TEXTAUSZUG =
+ + + +


    Rollmann und Braun schlagen hingegen das Gegenteil vor. Die Beiden studieren an der Technischen Universität Wien und haben letztes Jahr an einem Workshop der BASIS teilgenommen. Studierende mehrerer Universitäten beschäftigten sich dort mit der Neunutzung des Areals, ohne aber die alte Bausubstanz abzureißen. Eine Alternative, die Pinggera in Vergangenheit als zu kostspielig beurteilt hat. 

  • Michael Rollmann: „Die Folgekosten für zukünftige Generationen durch den Ressourcenverbrauch und den Ausstoß von Emissionen müssen bei der Bewertung des Projekts berücksichtigt werden.“ Foto: privat

    „Eine seriöse Schätzung für die Kosten einer Sanierung ist derzeit noch nicht möglich“, gesteht Rollmann. „Um für die Gemeinschaft ein wirtschaftliches Umbauprojekt umzusetzen, wäre es beispielsweise aber möglich, dass auch auf Eigenleistung und Partizipation gesetzt wird, oder man zum Beispiel Akteure wie die benachbarte Berufsschule mit einbezieht.“ Außerdem schlägt der Architekturstudent vor, dass die robuste Bausubstanz so weit wie möglich erhalten bleibt und für den Umbau samt Erweiterungen lokale Materialien wie Vollholz und Hanfziegel verwendet werden.

+ + + +

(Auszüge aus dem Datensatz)
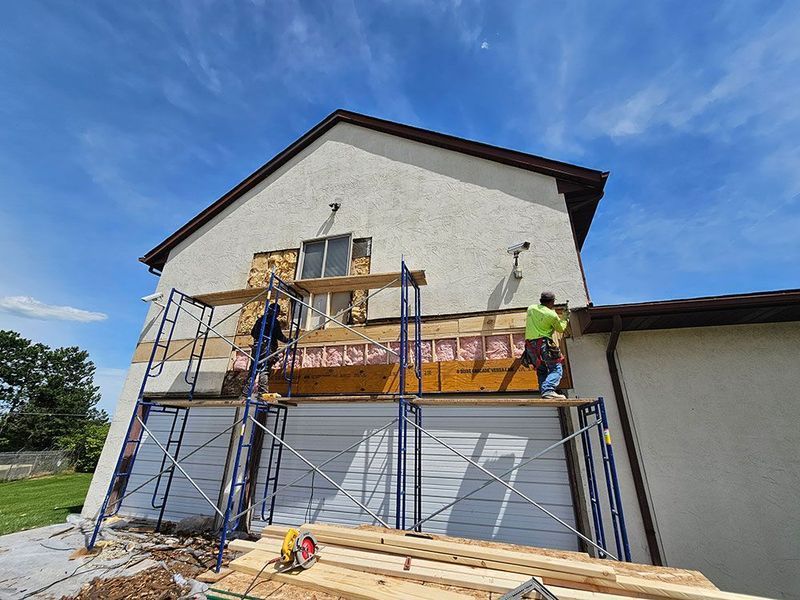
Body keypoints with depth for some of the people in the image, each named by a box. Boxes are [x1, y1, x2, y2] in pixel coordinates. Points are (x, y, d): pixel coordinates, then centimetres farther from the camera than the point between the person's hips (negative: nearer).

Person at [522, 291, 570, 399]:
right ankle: (548, 390, -23)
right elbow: (561, 329, 11)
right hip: (543, 344, -6)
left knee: (541, 370, 15)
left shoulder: (531, 308, 10)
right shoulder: (552, 315, -6)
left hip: (530, 344, 7)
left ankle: (544, 392, 6)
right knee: (556, 369, -4)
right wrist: (566, 317, 27)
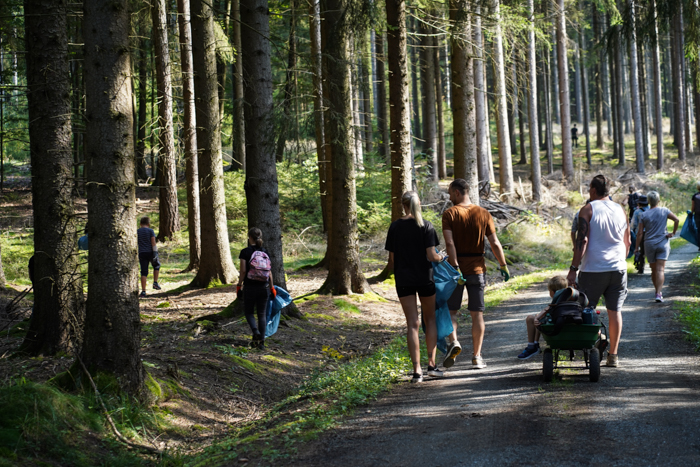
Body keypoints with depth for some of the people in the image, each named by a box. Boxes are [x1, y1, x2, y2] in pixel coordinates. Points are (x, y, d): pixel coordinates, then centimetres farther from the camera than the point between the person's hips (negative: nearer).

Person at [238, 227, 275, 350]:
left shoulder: (245, 252, -7)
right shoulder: (265, 252, 4)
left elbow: (243, 271, -11)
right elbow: (269, 272, 4)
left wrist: (239, 285, -1)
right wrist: (272, 287, 13)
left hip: (250, 287, -3)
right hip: (264, 287, 3)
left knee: (249, 312, 12)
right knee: (262, 314, 9)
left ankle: (256, 332, -14)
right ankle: (261, 342, 8)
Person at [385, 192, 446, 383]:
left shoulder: (395, 227, -2)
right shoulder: (426, 226, -8)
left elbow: (391, 259, 1)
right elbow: (431, 256, -12)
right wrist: (441, 258, 9)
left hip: (403, 279, 1)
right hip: (425, 278, -1)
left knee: (412, 324, 2)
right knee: (430, 319, 16)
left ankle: (416, 370, -4)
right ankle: (431, 364, 16)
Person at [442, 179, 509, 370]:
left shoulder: (449, 214, -5)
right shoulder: (483, 214, 2)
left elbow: (450, 243, -16)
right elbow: (494, 243, -1)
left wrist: (455, 267, -19)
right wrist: (503, 265, 8)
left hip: (456, 268, -2)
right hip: (477, 268, 2)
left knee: (451, 310, 9)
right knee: (477, 313, 6)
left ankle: (453, 342, -15)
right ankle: (477, 357, 6)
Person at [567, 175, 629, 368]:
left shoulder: (588, 210, -6)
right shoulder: (620, 210, 9)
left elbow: (582, 241, -13)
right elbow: (627, 242, 15)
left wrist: (573, 268, -11)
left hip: (593, 270, -4)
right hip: (618, 268, 4)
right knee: (615, 311, 7)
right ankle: (613, 355, 7)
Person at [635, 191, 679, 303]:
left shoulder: (644, 215, 1)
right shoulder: (664, 211, 0)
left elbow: (640, 233, -1)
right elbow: (676, 219, -12)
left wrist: (637, 247, 5)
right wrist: (673, 233, -1)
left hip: (649, 244, 1)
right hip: (663, 243, -1)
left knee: (654, 270, 14)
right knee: (660, 270, -7)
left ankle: (658, 291, 23)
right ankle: (658, 294, -18)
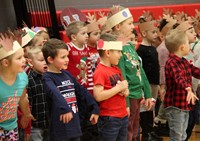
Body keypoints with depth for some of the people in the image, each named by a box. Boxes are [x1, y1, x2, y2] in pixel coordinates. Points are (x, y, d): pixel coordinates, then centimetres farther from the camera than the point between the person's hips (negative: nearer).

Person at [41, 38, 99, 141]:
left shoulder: (67, 74, 10)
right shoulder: (47, 77, -12)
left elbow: (82, 91, 15)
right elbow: (54, 93, -32)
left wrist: (95, 108, 14)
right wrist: (64, 108, -48)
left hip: (75, 125, 7)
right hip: (60, 129, -7)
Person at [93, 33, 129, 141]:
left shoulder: (117, 69, 10)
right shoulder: (100, 71, -16)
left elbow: (125, 90, 17)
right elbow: (98, 96, -25)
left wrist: (125, 91, -6)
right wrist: (118, 88, -19)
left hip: (123, 116, 8)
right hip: (109, 119, -8)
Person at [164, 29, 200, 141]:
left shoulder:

+ + + +

AUFGABE A =
Beantworte mithilfe des Textauszugs diese drei Fragen:
(i) An welcher Universität studieren Rollmann und Braun?
(ii) Wie hat Pinggera die Alternative ohne Abriss der alten Bausubstanz in der Vergangenheit beurteilt?
(iii) Welche lokalen Materialien nennt Rollmann für den Umbau samt Erweiterungen?
AUFGABE B =
Prüfe, ob die folgenden Aussagen mit dem Textauszug übereinstimmen. Antworte jeweils mit Ja oder Nein und belege die Antwort mit einem wörtlichen Zitat.
(i) Rollmann hält eine seriöse Kostenschätzung für eine Sanierung derzeit für möglich.
(ii) Am Workshop der BASIS nahmen Studierende mehrerer Universitäten teil.
(iii) Rollmann schlägt vor, die alte Bausubstanz vollständig abzureißen.
Maßgeblich ist allein der Textauszug.

SCHRIFTLICHE LÖSUNG A =
(i) An der Technischen Universität Wien.
(ii) Er hat sie als zu kostspielig beurteilt.
(iii) Vollholz und Hanfziegel.

SCHRIFTLICHE LÖSUNG B =
(i) Nein: „Eine seriöse Schätzung für die Kosten einer Sanierung ist derzeit noch nicht möglich“
(ii) Ja: „Studierende mehrerer Universitäten beschäftigten sich dort mit der Neunutzung des Areals“
(iii) Nein: „dass die robuste Bausubstanz so weit wie möglich erhalten bleibt“